What is needed:
Pictures should be left out while the data beneath this task is written out word for word.

Provided material:
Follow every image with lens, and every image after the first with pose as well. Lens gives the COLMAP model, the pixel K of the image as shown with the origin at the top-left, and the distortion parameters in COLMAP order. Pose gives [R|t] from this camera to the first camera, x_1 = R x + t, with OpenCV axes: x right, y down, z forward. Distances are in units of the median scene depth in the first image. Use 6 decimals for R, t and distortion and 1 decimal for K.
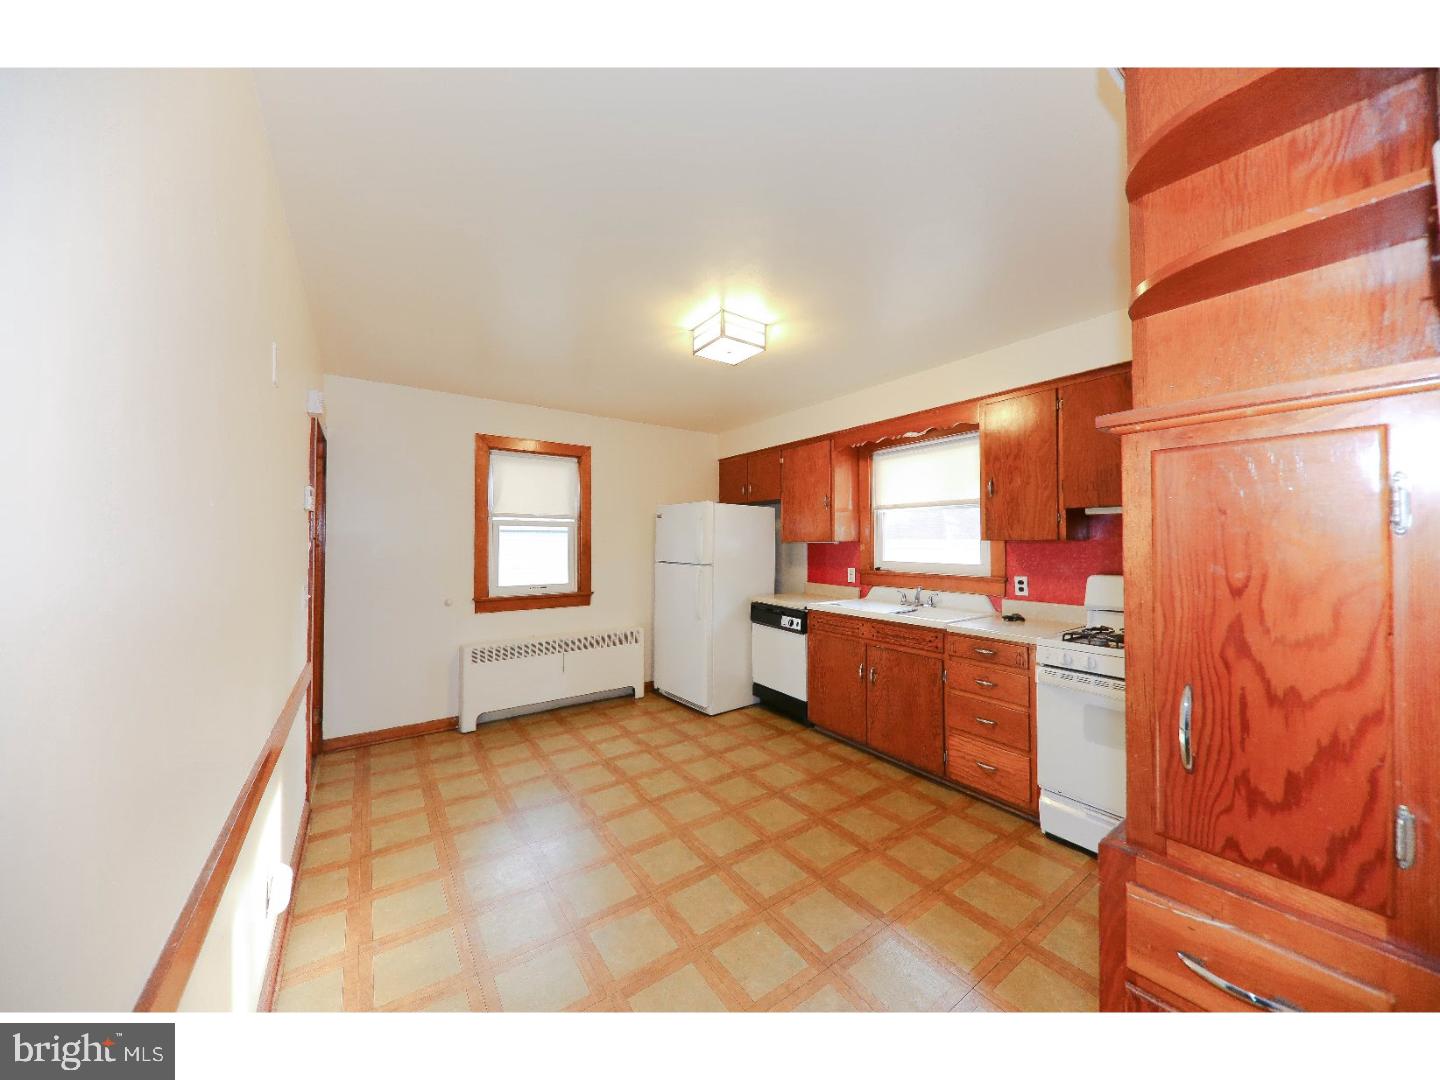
lens RADIAL K [[492.5, 0, 721.2], [0, 492.5, 536.0], [0, 0, 1]] dist [0.000449, 0.000016]
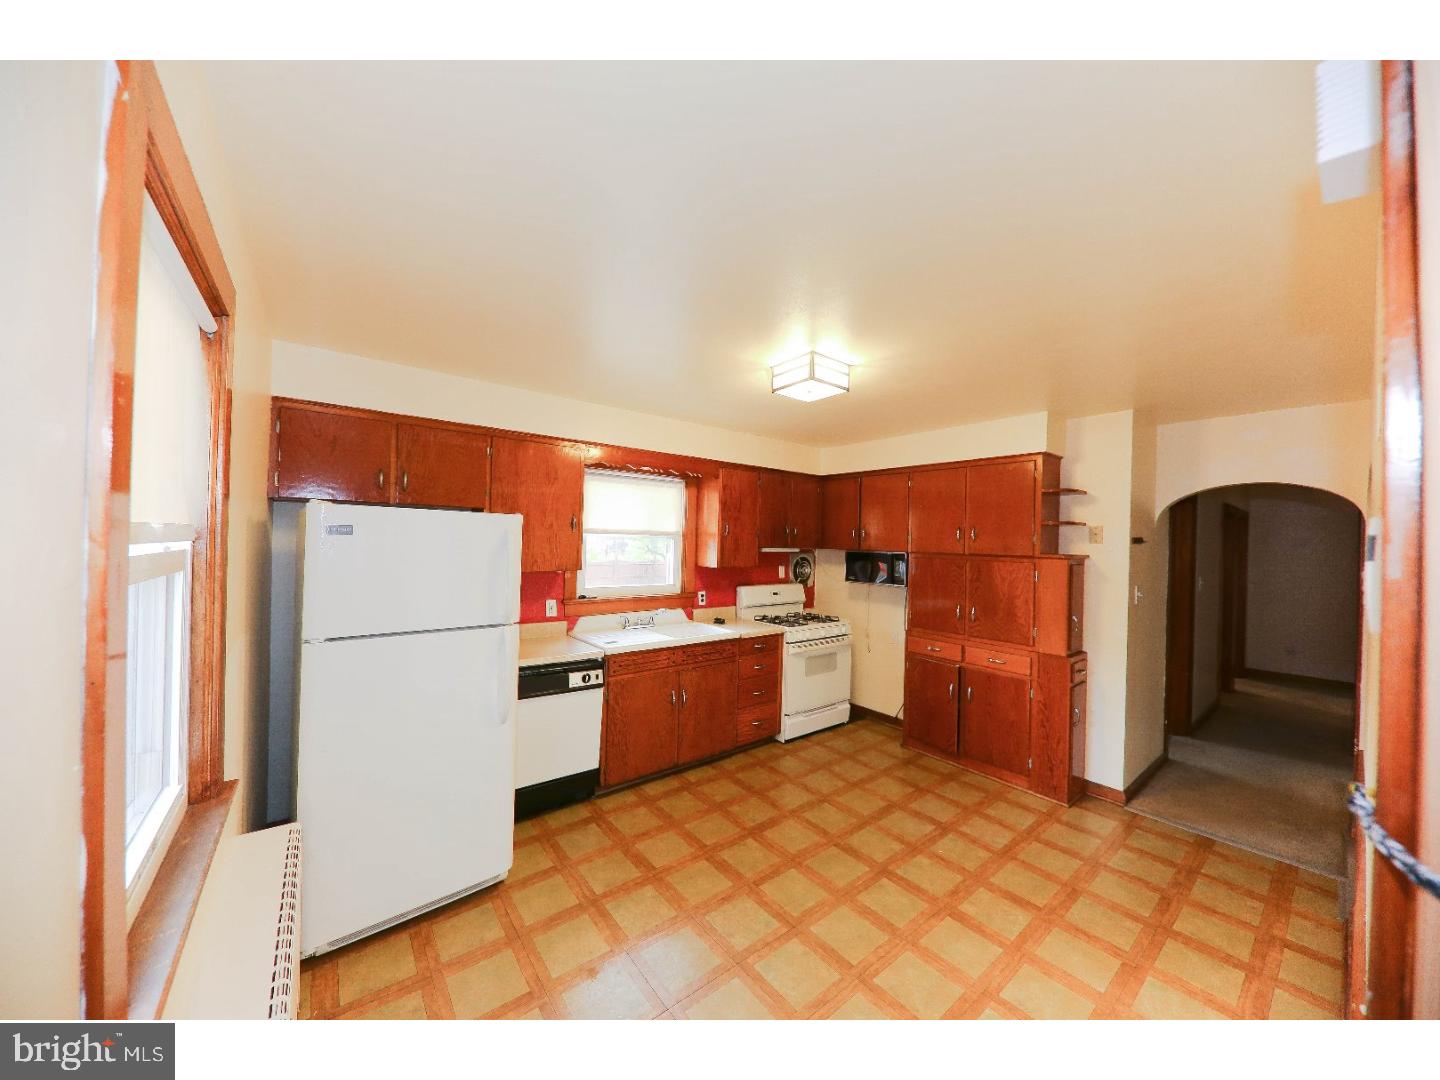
lens RADIAL K [[502.9, 0, 713.9], [0, 502.9, 539.1], [0, 0, 1]] dist [-0.000524, -0.000078]
pose [[-0.041665, 0.001533, 0.999130, -0.826174], [-0.038796, 0.999242, -0.003151, -0.063191], [-0.998378, -0.038893, -0.041574, 1.038762]]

Exercise result:
Follow every image with lens, and every image after the first with pose as well. Lens gives the COLMAP model, the pixel K of the image as shown with the origin at the top-left, and the distortion parameters in COLMAP order. Pose gives [R|t] from this camera to the first camera, x_1 = R x + t, with OpenCV axes: x right, y down, z forward. Distances are in units of the median scene depth in the first image. Use 6 decimals for R, t and distortion and 1 decimal for K.
lens RADIAL K [[492.5, 0, 721.2], [0, 492.5, 536.0], [0, 0, 1]] dist [0.000449, 0.000016]
lens RADIAL K [[502.9, 0, 713.9], [0, 502.9, 539.1], [0, 0, 1]] dist [-0.000524, -0.000078]
pose [[-0.041665, 0.001533, 0.999130, -0.826174], [-0.038796, 0.999242, -0.003151, -0.063191], [-0.998378, -0.038893, -0.041574, 1.038762]]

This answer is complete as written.